In 1908, on the last Sunday in February, socialist women in the United States initiated the first Women's Day when large demonstrations took place calling for the vote and the political and economic rights of women. The following year, 2,000 people attended a Women's Day rally in Manhattan.
In 1910 Women's Day was taken up by socialists and feminists throughout the country. Later that year delegates went to the second International Conference of Socialist Women in Copenhagen with the intention of proposing that Women's Day become an international event. The notion of international solidarity between the exploited workers of the world had long been established as a socialist principle, though largely an unrealised one. The idea of women organising politically as women was much more controversial within the socialist movement. At that time, however, the German Socialist Party had a strong influence on the international socialist movement and that party had many advocates for the rights of women, , including leaders such as Clara Zetkin.

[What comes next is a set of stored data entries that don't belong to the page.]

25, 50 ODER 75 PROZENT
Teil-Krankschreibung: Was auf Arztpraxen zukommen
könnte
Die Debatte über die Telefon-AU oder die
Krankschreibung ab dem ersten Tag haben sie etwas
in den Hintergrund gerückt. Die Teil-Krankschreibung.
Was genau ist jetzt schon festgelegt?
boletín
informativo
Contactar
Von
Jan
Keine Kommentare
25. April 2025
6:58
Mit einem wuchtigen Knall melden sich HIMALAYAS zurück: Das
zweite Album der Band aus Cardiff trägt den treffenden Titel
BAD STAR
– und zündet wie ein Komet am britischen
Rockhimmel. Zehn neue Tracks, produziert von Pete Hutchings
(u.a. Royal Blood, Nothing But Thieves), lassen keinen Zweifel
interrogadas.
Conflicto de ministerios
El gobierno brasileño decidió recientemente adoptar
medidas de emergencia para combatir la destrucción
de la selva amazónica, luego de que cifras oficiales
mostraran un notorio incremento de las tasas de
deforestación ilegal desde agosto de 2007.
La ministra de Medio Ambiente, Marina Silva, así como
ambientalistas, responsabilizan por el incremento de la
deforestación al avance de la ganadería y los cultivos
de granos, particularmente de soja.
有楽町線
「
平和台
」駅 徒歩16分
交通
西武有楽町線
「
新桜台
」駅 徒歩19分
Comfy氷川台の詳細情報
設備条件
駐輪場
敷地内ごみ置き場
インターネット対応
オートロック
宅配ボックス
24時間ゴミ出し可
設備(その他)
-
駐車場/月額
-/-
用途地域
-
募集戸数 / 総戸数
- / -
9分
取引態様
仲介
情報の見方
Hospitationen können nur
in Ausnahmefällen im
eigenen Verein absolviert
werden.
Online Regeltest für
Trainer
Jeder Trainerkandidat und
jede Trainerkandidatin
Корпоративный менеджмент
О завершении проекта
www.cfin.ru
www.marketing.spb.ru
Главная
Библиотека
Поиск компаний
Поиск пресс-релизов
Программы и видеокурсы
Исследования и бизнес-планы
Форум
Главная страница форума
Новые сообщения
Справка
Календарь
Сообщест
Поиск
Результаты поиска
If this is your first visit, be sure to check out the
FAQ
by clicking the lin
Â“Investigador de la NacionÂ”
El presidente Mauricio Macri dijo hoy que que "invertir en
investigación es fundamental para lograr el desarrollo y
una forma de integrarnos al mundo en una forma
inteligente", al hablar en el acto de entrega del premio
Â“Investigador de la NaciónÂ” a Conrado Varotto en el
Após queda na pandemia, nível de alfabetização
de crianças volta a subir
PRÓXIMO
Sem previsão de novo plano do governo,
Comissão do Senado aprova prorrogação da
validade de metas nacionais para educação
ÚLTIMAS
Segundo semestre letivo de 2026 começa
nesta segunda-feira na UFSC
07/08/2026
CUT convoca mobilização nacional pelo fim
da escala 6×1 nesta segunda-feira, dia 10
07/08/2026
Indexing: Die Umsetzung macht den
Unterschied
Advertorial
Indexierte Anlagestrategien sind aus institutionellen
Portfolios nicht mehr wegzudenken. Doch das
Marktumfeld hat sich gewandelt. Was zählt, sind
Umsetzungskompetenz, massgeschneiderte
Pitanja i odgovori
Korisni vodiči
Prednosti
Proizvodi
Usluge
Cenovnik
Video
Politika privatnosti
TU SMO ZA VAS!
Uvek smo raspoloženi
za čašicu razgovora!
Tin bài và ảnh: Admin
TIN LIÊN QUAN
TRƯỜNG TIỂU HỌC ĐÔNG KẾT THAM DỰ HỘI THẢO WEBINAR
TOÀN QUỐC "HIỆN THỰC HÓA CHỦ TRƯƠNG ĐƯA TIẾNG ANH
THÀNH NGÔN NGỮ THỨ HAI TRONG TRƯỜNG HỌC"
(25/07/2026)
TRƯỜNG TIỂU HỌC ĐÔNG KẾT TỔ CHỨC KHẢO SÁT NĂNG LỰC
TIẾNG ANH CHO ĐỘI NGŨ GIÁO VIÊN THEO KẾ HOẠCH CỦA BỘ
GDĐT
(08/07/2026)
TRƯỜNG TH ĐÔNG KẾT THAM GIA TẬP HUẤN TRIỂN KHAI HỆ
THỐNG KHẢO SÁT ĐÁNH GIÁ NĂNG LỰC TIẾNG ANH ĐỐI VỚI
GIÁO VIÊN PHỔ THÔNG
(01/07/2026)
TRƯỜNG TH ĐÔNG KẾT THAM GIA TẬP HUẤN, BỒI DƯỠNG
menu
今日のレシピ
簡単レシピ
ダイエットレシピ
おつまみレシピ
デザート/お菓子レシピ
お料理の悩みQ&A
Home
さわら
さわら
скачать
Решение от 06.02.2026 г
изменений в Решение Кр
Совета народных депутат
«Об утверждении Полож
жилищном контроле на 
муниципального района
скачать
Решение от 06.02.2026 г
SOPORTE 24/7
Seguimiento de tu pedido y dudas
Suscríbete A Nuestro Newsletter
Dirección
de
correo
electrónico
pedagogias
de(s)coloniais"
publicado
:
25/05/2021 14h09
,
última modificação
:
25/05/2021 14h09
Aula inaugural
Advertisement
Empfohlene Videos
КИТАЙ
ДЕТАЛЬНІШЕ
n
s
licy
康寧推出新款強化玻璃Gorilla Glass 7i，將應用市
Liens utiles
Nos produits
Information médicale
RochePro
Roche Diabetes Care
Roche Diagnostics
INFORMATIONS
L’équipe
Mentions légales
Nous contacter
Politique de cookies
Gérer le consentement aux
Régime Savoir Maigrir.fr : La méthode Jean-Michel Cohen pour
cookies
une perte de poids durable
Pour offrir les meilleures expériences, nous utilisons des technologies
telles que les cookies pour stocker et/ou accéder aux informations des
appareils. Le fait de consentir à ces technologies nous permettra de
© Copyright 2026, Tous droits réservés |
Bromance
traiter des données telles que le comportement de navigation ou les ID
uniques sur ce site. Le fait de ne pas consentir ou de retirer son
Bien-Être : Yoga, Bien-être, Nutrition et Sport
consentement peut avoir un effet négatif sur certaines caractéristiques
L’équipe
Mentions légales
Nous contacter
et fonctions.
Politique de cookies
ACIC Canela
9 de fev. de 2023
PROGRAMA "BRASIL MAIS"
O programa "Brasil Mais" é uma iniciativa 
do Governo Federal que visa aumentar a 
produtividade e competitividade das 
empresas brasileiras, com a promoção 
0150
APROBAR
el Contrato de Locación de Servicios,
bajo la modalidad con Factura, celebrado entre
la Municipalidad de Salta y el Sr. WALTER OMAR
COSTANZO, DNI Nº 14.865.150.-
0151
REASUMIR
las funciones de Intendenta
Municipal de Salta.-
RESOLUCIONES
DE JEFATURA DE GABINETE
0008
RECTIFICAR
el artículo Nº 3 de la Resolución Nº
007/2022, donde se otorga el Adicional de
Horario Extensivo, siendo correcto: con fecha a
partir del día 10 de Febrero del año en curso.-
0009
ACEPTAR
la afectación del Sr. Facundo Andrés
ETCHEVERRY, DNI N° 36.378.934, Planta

Inspired by the actions of US women workers and their socialist sisters, Clara Zetkin ;had already framed a proposal to put to the conference of socialist women that women throughout the world should focus on a particular day each year to press for their demands. The conference of over 100 women from 17 countries, representing unions, socialist parties, working women's clubs, and including the first three women elected to the Finnish parliament, greeted Zetkin's suggestion with unanimous approval and International Women's Day was the result.
That conference also reasserted the importance of women's right to vote, dissociated itself from voting systems based on property rights and called for universal suffrage - the right to vote for all adult women and men The voice of dissent on this decision came from the English group led by Mrs. Despard of the Women's Freedom League, a group actively engaged in the suffragette movement.
Conference also called for maternity benefits which, despite an intervention by Alexandra Kollontai on behalf of unmarried mothers, were to be for married women only. It also decided to oppose night work as being detrimental to the health of most working women, though Swedish and Danish working women who were present asserted that night work was essential to their livelihood.